MATERIAL TO PROCESS:
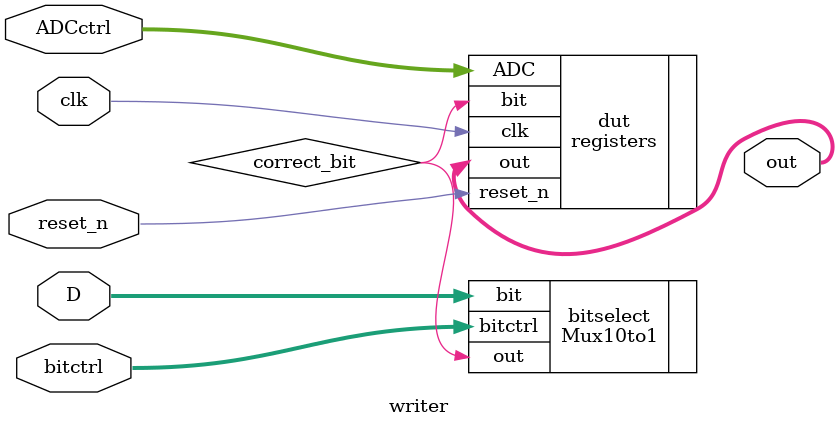
<source format=v>
`timescale 1ns / 1ps


module writer(
    input clk,
    input reset_n,
    input [7:0] ADCctrl,  //which ADC is being used
    input [9:0] D,  //bits from SAR ADC
    input [9:0] bitctrl, //which bit 
    output [79:0] out //ADC0 = 0-9, ADC1 = 10-19, etc
    );
    
    wire correct_bit;
    wire [7:0] ADCenable;
    
    Mux10to1 bitselect (
    .bit(D),
    .bitctrl(bitctrl),
    .out(correct_bit)
    );
 
    registers dut (
    .clk(clk),
    .reset_n(reset_n),
    .bit(correct_bit),
    .ADC(ADCctrl),
    .out(out)   
    );
    
endmodule
</source>
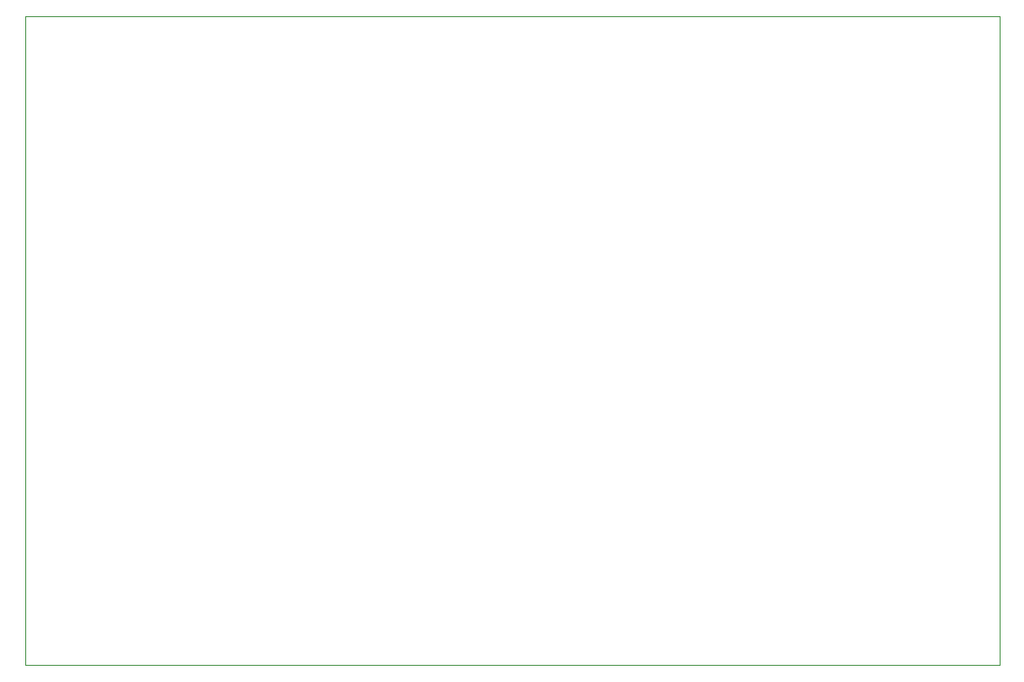
<source format=gbr>
%TF.GenerationSoftware,KiCad,Pcbnew,7.0.2*%
%TF.CreationDate,2024-05-24T01:33:13-03:00*%
%TF.ProjectId,EcoMaua_Tx_Telemetry_Module,45636f4d-6175-4615-9f54-785f54656c65,rev?*%
%TF.SameCoordinates,Original*%
%TF.FileFunction,Profile,NP*%
%FSLAX46Y46*%
G04 Gerber Fmt 4.6, Leading zero omitted, Abs format (unit mm)*
G04 Created by KiCad (PCBNEW 7.0.2) date 2024-05-24 01:33:13*
%MOMM*%
%LPD*%
G01*
G04 APERTURE LIST*
%TA.AperFunction,Profile*%
%ADD10C,0.100000*%
%TD*%
G04 APERTURE END LIST*
D10*
X104140000Y-58420000D02*
X195580000Y-58420000D01*
X195580000Y-119380000D01*
X104140000Y-119380000D01*
X104140000Y-58420000D01*
M02*

</source>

TO-DO ITEM:
Return every line above word for word, minus images.

THE ANSWER:
<source format=v>
`timescale 1ns / 1ps


module writer(
    input clk,
    input reset_n,
    input [7:0] ADCctrl,  //which ADC is being used
    input [9:0] D,  //bits from SAR ADC
    input [9:0] bitctrl, //which bit 
    output [79:0] out //ADC0 = 0-9, ADC1 = 10-19, etc
    );
    
    wire correct_bit;
    wire [7:0] ADCenable;
    
    Mux10to1 bitselect (
    .bit(D),
    .bitctrl(bitctrl),
    .out(correct_bit)
    );
 
    registers dut (
    .clk(clk),
    .reset_n(reset_n),
    .bit(correct_bit),
    .ADC(ADCctrl),
    .out(out)   
    );
    
endmodule
</source>
<source format=gbr>
%TF.GenerationSoftware,KiCad,Pcbnew,7.0.2*%
%TF.CreationDate,2024-05-24T01:33:13-03:00*%
%TF.ProjectId,EcoMaua_Tx_Telemetry_Module,45636f4d-6175-4615-9f54-785f54656c65,rev?*%
%TF.SameCoordinates,Original*%
%TF.FileFunction,Profile,NP*%
%FSLAX46Y46*%
G04 Gerber Fmt 4.6, Leading zero omitted, Abs format (unit mm)*
G04 Created by KiCad (PCBNEW 7.0.2) date 2024-05-24 01:33:13*
%MOMM*%
%LPD*%
G01*
G04 APERTURE LIST*
%TA.AperFunction,Profile*%
%ADD10C,0.100000*%
%TD*%
G04 APERTURE END LIST*
D10*
X104140000Y-58420000D02*
X195580000Y-58420000D01*
X195580000Y-119380000D01*
X104140000Y-119380000D01*
X104140000Y-58420000D01*
M02*

</source>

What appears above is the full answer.